Yo Takatsuki : «JPMorgan AM n’a jamais soutenu le dépôt d’une résolution externe»

Dans un entretien accordé à L’Agefi, Yo Takatsuki, global head of stewarship chez JPMorgan AM, détaille les ressorts de la politique de vote et d’engagement du groupe.
Yo Takatsuki, Global head of stewardship, JP Morgan AM
Yo Takatsuki, global head of stewarship chez JPMorgan AM  - 

L’Agefi : quel bilan dressez-vous de la saison 2022 des assemblées générales (AG) ?

Yo Takatsuki : En 2022 nous avons voté plus de 100.000 résolutions, assisté à près de 9.000 assemblées générales, dans tous les marchés où se trouvent des sièges de sociétés. L’extension de l’exercice des droits de vote est une complexité à laquelle notre industrie doit s’adapter sur le moyen terme. La complexité augmente également avec la montée des thèmes liés à l’ESG [environnement, social, gouvernance]. S’il est relativement simple de se prononcer sur une politique de dividendes, en revanche les détails qui sous-tendent une résolution climat peuvent être très différents.

Avez-vous soutenu des résolutions climat externes en 2022 ?

JPMorgan AM n’a jamais soutenu le dépôt d’une résolution externe et ne prévoit pas de le faire en 2023. Cette approche ne nous convient pas. Nous trouvons qu’elle place les entreprises dans une position défensive. Le caractère public de la confrontation peut faire perdre de vue l’objectif principal, qui est la définition et la mise en œuvre d’une stratégie crédible de transition énergétique. De plus, il est très difficile de faire adopter de telles résolutions à la majorité.

> **Sources des données**:

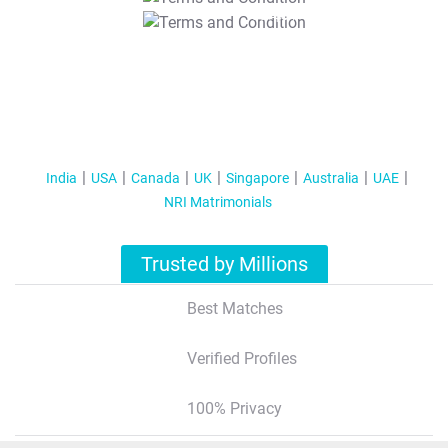
T&C Apply
India
USA
Canada
UK
Singapore
Australia
UAE
NRI Matrimonials
Trusted by Millions
Best Matches
Verified Profiles
100% Privacy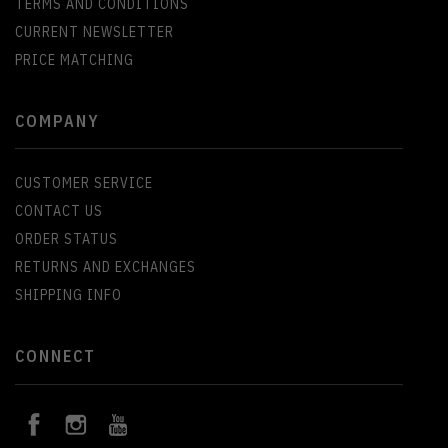
TERMS AND CONDITIONS
CURRENT NEWSLETTER
PRICE MATCHING
COMPANY
CUSTOMER SERVICE
CONTACT US
ORDER STATUS
RETURNS AND EXCHANGES
SHIPPING INFO
CONNECT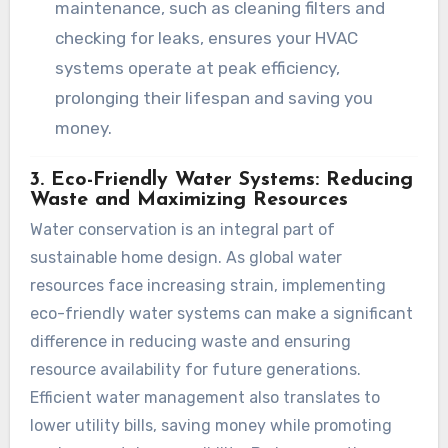
maintenance, such as cleaning filters and
checking for leaks, ensures your HVAC
systems operate at peak efficiency,
prolonging their lifespan and saving you
money.
3. Eco-Friendly Water Systems: Reducing
Waste and Maximizing Resources
Water conservation is an integral part of
sustainable home design. As global water
resources face increasing strain, implementing
eco-friendly water systems can make a significant
difference in reducing waste and ensuring
resource availability for future generations.
Efficient water management also translates to
lower utility bills, saving money while promoting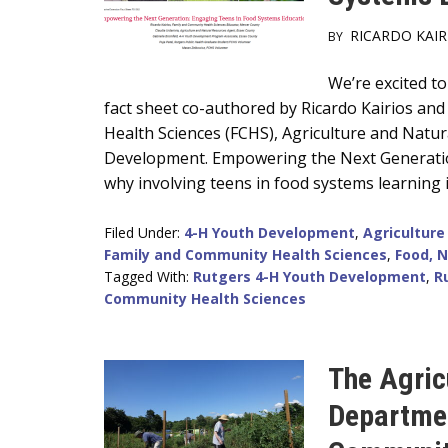
RICARDO KAIR
BY
Main
We’re excited t
fact sheet co-authored by Ricardo Kairios and
Content
Health Sciences (FCHS), Agriculture and Natu
Development. Empowering the Next Generatio
why involving teens in food systems learning i
Filed Under:
4-H Youth Development
,
Agriculture
Family and Community Health Sciences
,
Food, N
Tagged With:
Rutgers 4-H Youth Development
,
R
Community Health Sciences
The Agric
Departmen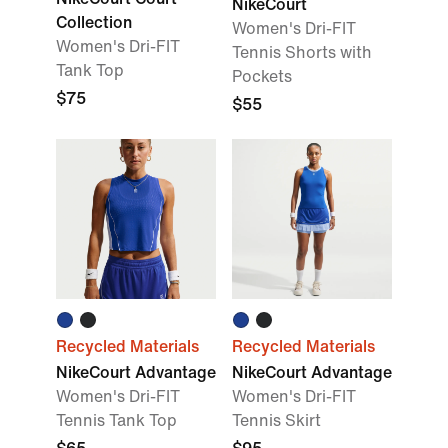
NikeCourt
Collection
Women's Dri-FIT
Women's Dri-FIT
Tennis Shorts with
Tank Top
Pockets
$75
$55
Recycled Materials
Recycled Materials
NikeCourt Advantage
NikeCourt Advantage
Women's Dri-FIT
Women's Dri-FIT
Tennis Tank Top
Tennis Skirt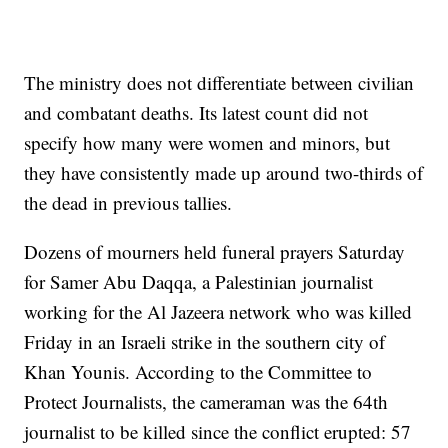
The ministry does not differentiate between civilian
and combatant deaths. Its latest count did not
specify how many were women and minors, but
they have consistently made up around two-thirds of
the dead in previous tallies.
Dozens of mourners held funeral prayers Saturday
for Samer Abu Daqqa, a Palestinian journalist
working for the Al Jazeera network who was killed
Friday in an Israeli strike in the southern city of
Khan Younis. According to the Committee to
Protect Journalists, the cameraman was the 64th
journalist to be killed since the conflict erupted: 57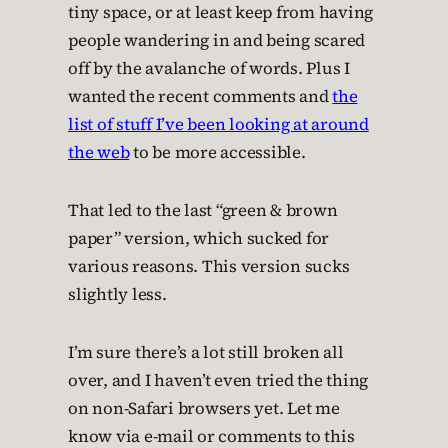
tiny space, or at least keep from having
people wandering in and being scared
off by the avalanche of words. Plus I
wanted the recent comments and
the
list of stuff I’ve been looking at around
the web
to be more accessible.
That led to the last “green & brown
paper” version, which sucked for
various reasons. This version sucks
slightly less.
I’m sure there’s a lot still broken all
over, and I haven’t even tried the thing
on non-Safari browsers yet. Let me
know via e-mail or comments to this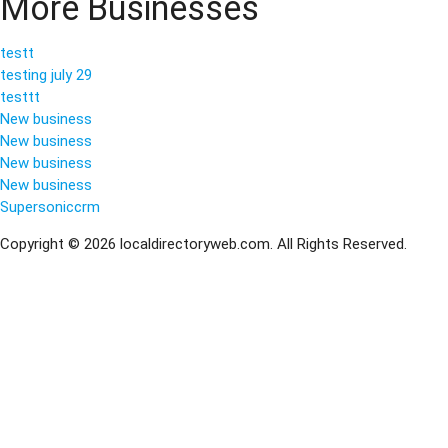
More Businesses
testt
testing july 29
testtt
New business
New business
New business
New business
Supersoniccrm
Copyright © 2026 localdirectoryweb.com. All Rights Reserved.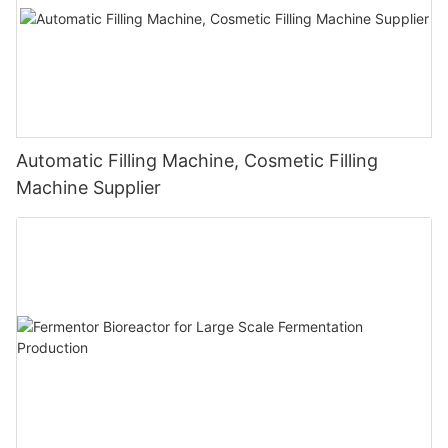
Automatic Filling Machine, Cosmetic Filling
Machine Supplier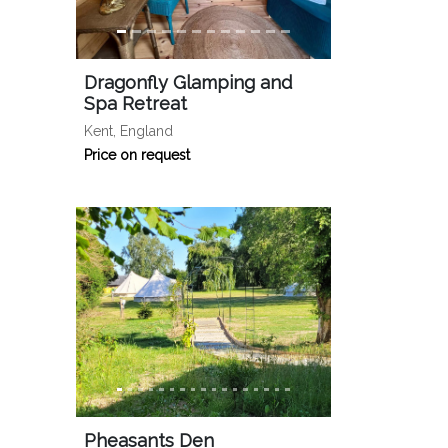
Dragonfly Glamping and
Spa Retreat
Kent, England
Price on request
Pheasants Den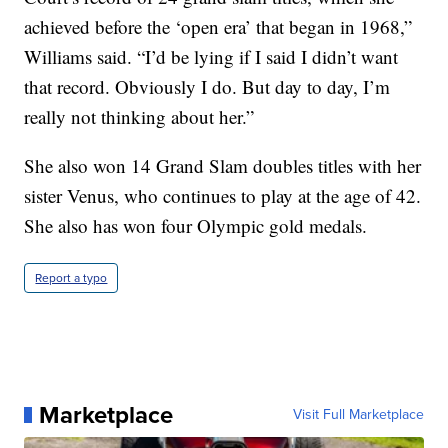
achieved before the ‘open era’ that began in 1968,”
Williams said. “I’d be lying if I said I didn’t want
that record. Obviously I do. But day to day, I’m
really not thinking about her.”
She also won 14 Grand Slam doubles titles with her
sister Venus, who continues to play at the age of 42.
She also has won four Olympic gold medals.
Report a typo
Marketplace
Visit Full Marketplace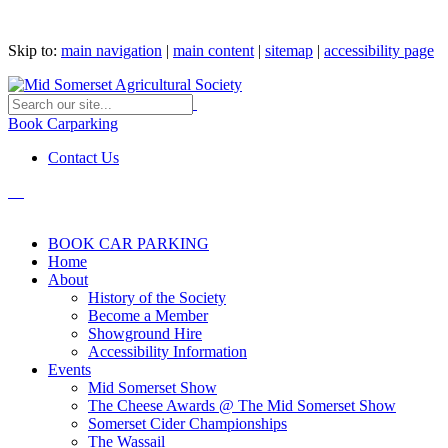
Skip to:
main navigation
|
main content
|
sitemap
|
accessibility page
Book Carparking
Contact Us
BOOK CAR PARKING
Home
About
History of the Society
Become a Member
Showground Hire
Accessibility Information
Events
Mid Somerset Show
The Cheese Awards @ The Mid Somerset Show
Somerset Cider Championships
The Wassail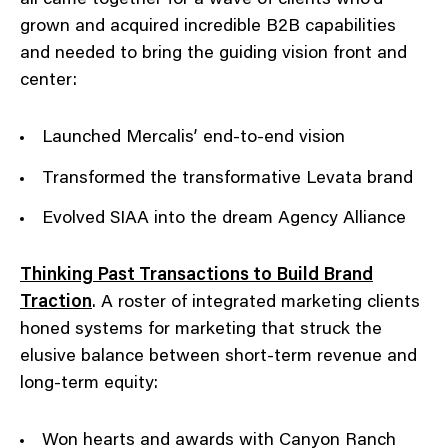
all came together for a wave of clients who’d
grown and acquired incredible B2B capabilities
and needed to bring the guiding vision front and
center:
Launched Mercalis’ end-to-end vision
Transformed the transformative Levata brand
Evolved SIAA into the dream Agency Alliance
Thinking Past Transactions to Build Brand
Traction
. A roster of integrated marketing clients
honed systems for marketing that struck the
elusive balance between short-term revenue and
long-term equity:
Won hearts and awards with Canyon Ranch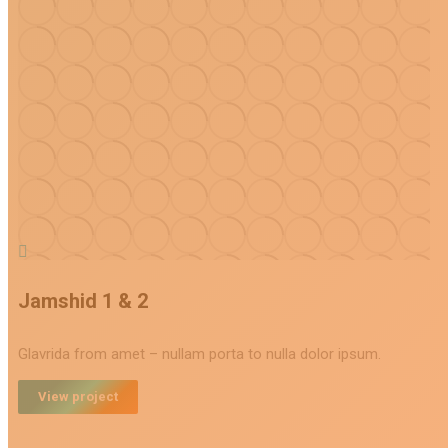
Jamshid 1 & 2
Glavrida from amet – nullam porta to nulla dolor ipsum.
View project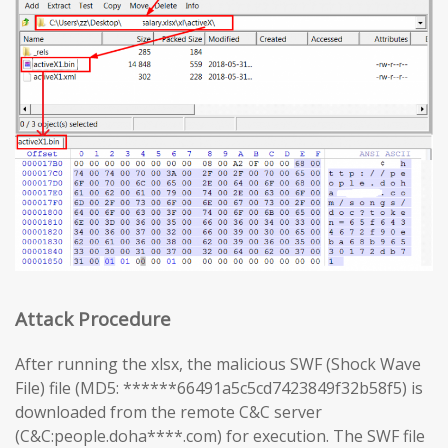
Attack Procedure
After running the xlsx, the malicious SWF (Shock Wave
File) file (MD5: ******66491a5c5cd7423849f32b58f5) is
downloaded from the remote C&C server
(C&C:people.doha****.com) for execution. The SWF file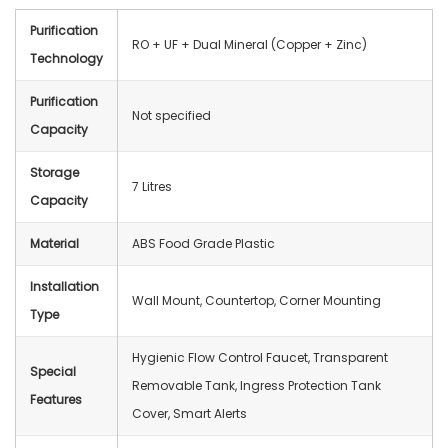
Purification
RO + UF + Dual Mineral (Copper + Zinc)
Technology
Purification
Not specified
Capacity
Storage
7 Litres
Capacity
Material
ABS Food Grade Plastic
Installation
Wall Mount, Countertop, Corner Mounting
Type
Hygienic Flow Control Faucet, Transparent
Special
Removable Tank, Ingress Protection Tank
Features
Cover, Smart Alerts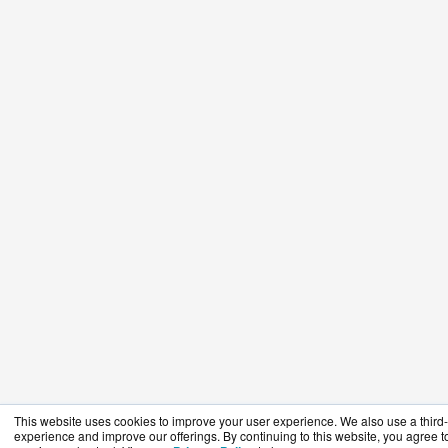
This website uses cookies to improve your user experience. We also use a third-p
experience and improve our offerings. By continuing to this website, you agree to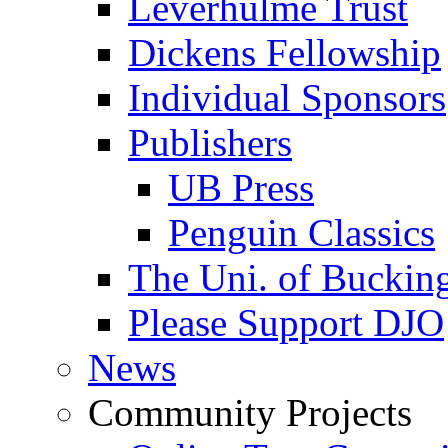
Leverhulme Trust
Dickens Fellowship
Individual Sponsors
Publishers
UB Press
Penguin Classics
The Uni. of Bucki
Please Support DJO
News
Community Projects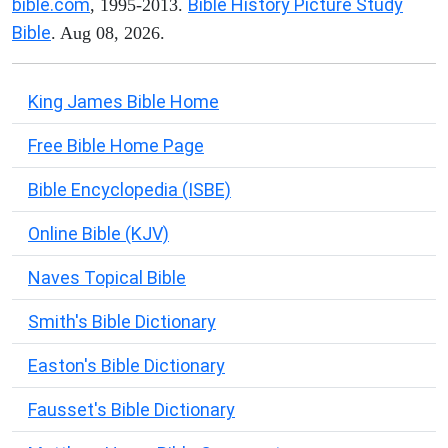
bible.com
Bible History Picture Study
, 1995-2013.
Bible
. Aug 08, 2026.
King James Bible Home
Free Bible Home Page
Bible Encyclopedia (ISBE)
Online Bible (KJV)
Naves Topical Bible
Smith's Bible Dictionary
Easton's Bible Dictionary
Fausset's Bible Dictionary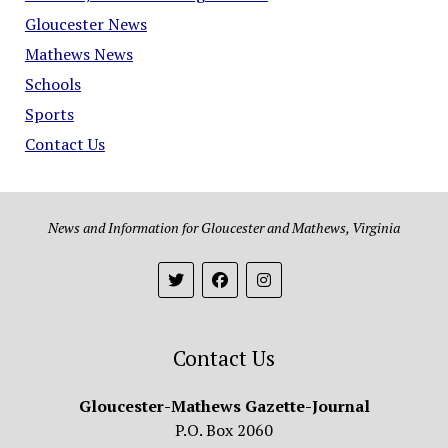
Gloucester News
Mathews News
Schools
Sports
Contact Us
News and Information for Gloucester and Mathews, Virginia
Contact Us
Gloucester-Mathews Gazette-Journal
P.O. Box 2060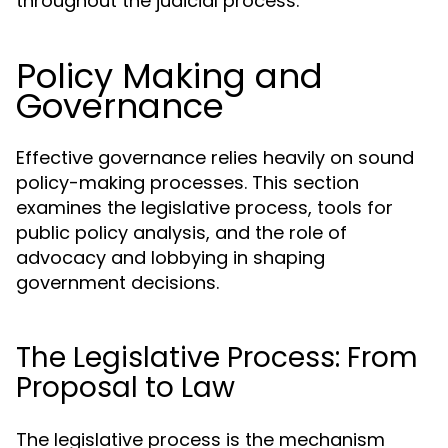
throughout the judicial process.
Policy Making and
Governance
Effective governance relies heavily on sound
policy-making processes. This section
examines the legislative process, tools for
public policy analysis, and the role of
advocacy and lobbying in shaping
government decisions.
The Legislative Process: From
Proposal to Law
The legislative process is the mechanism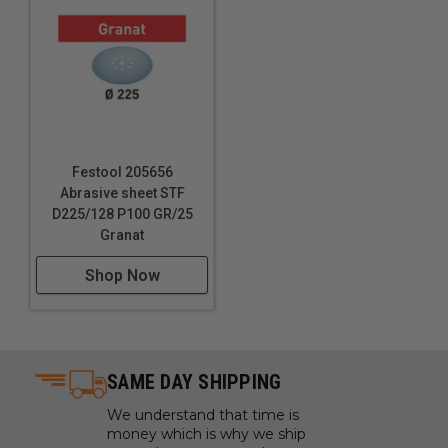
Festool 205656
Abrasive sheet STF
D225/128 P100 GR/25
Granat
Shop Now
SAME DAY SHIPPING
We understand that time is
money which is why we ship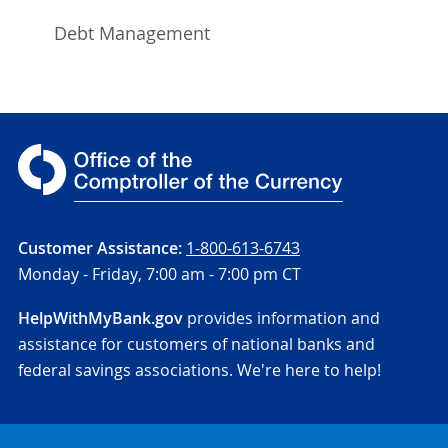
Debt Management
Customer Assistance:
1-800-613-6743
Monday - Friday,
7:00 am - 7:00 pm CT
HelpWithMyBank.gov
provides information and
assistance for customers of national banks and
federal savings associations. We're here to help!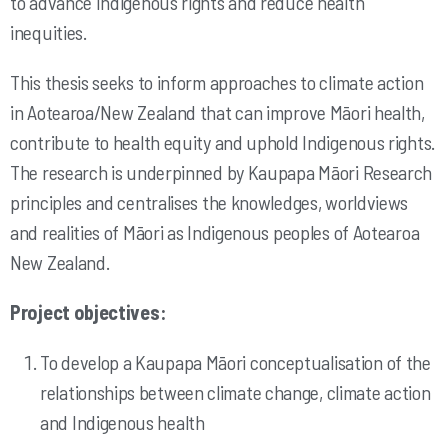
to advance Indigenous rights and reduce health
inequities.
This thesis seeks to inform approaches to climate action
in Aotearoa/New Zealand that can improve Māori health,
contribute to health equity and uphold Indigenous rights.
The research is underpinned by Kaupapa Māori Research
principles and centralises the knowledges, worldviews
and realities of Māori as Indigenous peoples of Aotearoa
New Zealand.
Project objectives:
To develop a Kaupapa Māori conceptualisation of the
relationships between climate change, climate action
and Indigenous health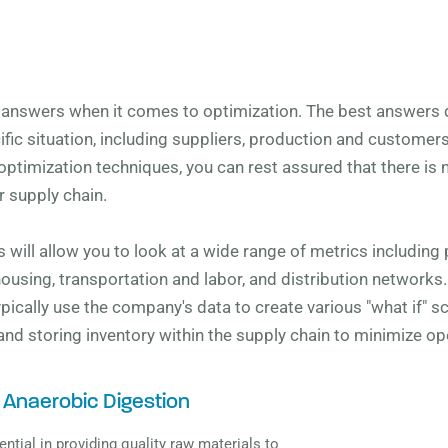
y answers when it comes to optimization. The best answers
ic situation, including suppliers, production and customer
optimization techniques, you can rest assured that there is no
 supply chain.
 will allow you to look at a wide range of metrics including p
housing, transportation and labor, and distribution networks
 typically use the company's data to create various "what if" 
 and storing inventory within the supply chain to minimize op
 Anaerobic Digestion
ential in providing quality raw materials to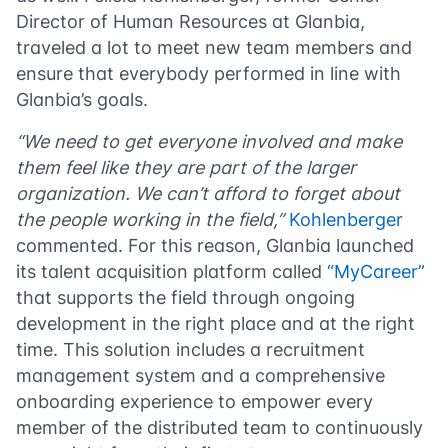
Director of Human Resources at Glanbia,
traveled a lot to meet new team members and
ensure that everybody performed in line with
Glanbia’s goals.
“We need to get everyone involved and make
them feel like they are part of the larger
organization. We can’t afford to forget about
the people working in the field,”
Kohlenberger
commented. For this reason, Glanbia launched
its talent acquisition platform called
“MyCareer”
that supports the field through
ongoing
development in the right place and at the right
time
. This solution includes a recruitment
management system and a comprehensive
onboarding experience to empower every
member of the distributed team to continuously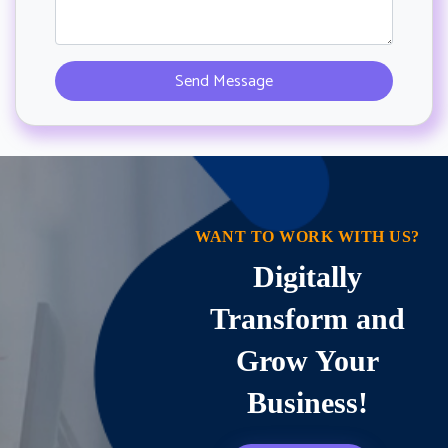
WANT TO WORK WITH US?
Digitally
Transform and
Grow Your
Business!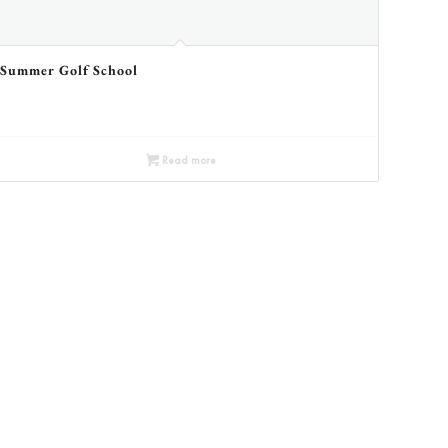
Summer Golf School
Read more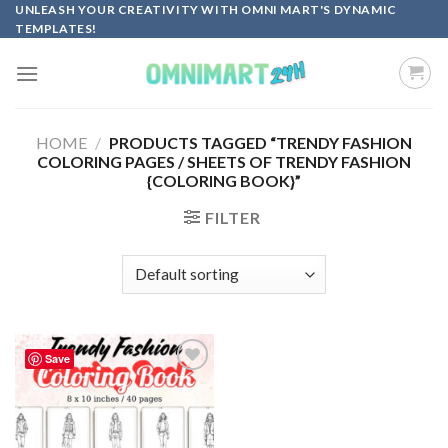
Skip
UNLEASH YOUR CREATIVITY WITH OMNI MART'S DYNAMIC
TEMPLATES!
to
content
HOME
/
PRODUCTS TAGGED “TRENDY FASHION
COLORING PAGES / SHEETS OF TRENDY FASHION
{COLORING BOOK}”
FILTER
Save
Add to
wishlist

> **Consigne**:
Répondez aux questions suivantes à partir de l'entretien.
1. À quel média Yo Takatsuki a-t-il accordé cet entretien ?
2. Combien de résolutions JPMorgan AM a-t-il votées en 2022 ?
3. Dans quelle position le dépôt d'une résolution externe place-t-il les entreprises, selon Yo Takatsuki ?

> **Corrigé**:
1. Il a accordé cet entretien à L'Agefi.
2. JPMorgan AM a voté plus de 100.000 résolutions en 2022.
3. Selon lui, cette approche place les entreprises dans une position défensive.